> [Data to process]:
---*---

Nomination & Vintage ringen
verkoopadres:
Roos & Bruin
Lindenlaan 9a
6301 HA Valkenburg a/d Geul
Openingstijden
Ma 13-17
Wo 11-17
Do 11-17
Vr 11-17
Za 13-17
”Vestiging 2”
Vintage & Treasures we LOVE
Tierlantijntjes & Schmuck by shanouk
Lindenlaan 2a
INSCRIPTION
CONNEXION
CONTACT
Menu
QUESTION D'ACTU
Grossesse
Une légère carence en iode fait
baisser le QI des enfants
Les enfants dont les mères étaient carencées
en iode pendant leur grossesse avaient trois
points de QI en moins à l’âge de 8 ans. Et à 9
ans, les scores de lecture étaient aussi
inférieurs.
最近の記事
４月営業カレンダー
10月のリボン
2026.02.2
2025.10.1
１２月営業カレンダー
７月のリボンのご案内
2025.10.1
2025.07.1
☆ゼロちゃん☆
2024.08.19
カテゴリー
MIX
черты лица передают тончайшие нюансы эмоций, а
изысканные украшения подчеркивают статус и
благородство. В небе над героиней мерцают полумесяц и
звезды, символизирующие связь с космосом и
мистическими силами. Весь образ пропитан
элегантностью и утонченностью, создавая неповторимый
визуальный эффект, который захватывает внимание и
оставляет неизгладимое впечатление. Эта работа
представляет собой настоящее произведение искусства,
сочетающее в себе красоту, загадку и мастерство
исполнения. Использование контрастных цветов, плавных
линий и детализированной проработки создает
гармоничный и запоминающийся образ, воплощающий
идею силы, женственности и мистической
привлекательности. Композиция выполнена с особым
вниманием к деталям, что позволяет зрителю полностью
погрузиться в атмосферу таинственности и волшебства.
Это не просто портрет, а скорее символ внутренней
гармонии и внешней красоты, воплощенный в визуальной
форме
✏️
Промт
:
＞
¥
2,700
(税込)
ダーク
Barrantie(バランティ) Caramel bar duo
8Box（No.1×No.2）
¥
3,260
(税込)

---*---

Retype all of the records above line for line, keeping every character the same.

Nomination & Vintage ringen
verkoopadres:
Roos & Bruin
Lindenlaan 9a
6301 HA Valkenburg a/d Geul
Openingstijden
Ma 13-17
Wo 11-17
Do 11-17
Vr 11-17
Za 13-17
”Vestiging 2”
Vintage & Treasures we LOVE
Tierlantijntjes & Schmuck by shanouk
Lindenlaan 2a
INSCRIPTION
CONNEXION
CONTACT
Menu
QUESTION D'ACTU
Grossesse
Une légère carence en iode fait
baisser le QI des enfants
Les enfants dont les mères étaient carencées
en iode pendant leur grossesse avaient trois
points de QI en moins à l’âge de 8 ans. Et à 9
ans, les scores de lecture étaient aussi
inférieurs.
最近の記事
４月営業カレンダー
10月のリボン
2026.02.2
2025.10.1
１２月営業カレンダー
７月のリボンのご案内
2025.10.1
2025.07.1
☆ゼロちゃん☆
2024.08.19
カテゴリー
MIX
черты лица передают тончайшие нюансы эмоций, а
изысканные украшения подчеркивают статус и
благородство. В небе над героиней мерцают полумесяц и
звезды, символизирующие связь с космосом и
мистическими силами. Весь образ пропитан
элегантностью и утонченностью, создавая неповторимый
визуальный эффект, который захватывает внимание и
оставляет неизгладимое впечатление. Эта работа
представляет собой настоящее произведение искусства,
сочетающее в себе красоту, загадку и мастерство
исполнения. Использование контрастных цветов, плавных
линий и детализированной проработки создает
гармоничный и запоминающийся образ, воплощающий
идею силы, женственности и мистической
привлекательности. Композиция выполнена с особым
вниманием к деталям, что позволяет зрителю полностью
погрузиться в атмосферу таинственности и волшебства.
Это не просто портрет, а скорее символ внутренней
гармонии и внешней красоты, воплощенный в визуальной
форме
✏️
Промт
:
＞
¥
2,700
(税込)
ダーク
Barrantie(バランティ) Caramel bar duo
8Box（No.1×No.2）
¥
3,260
(税込)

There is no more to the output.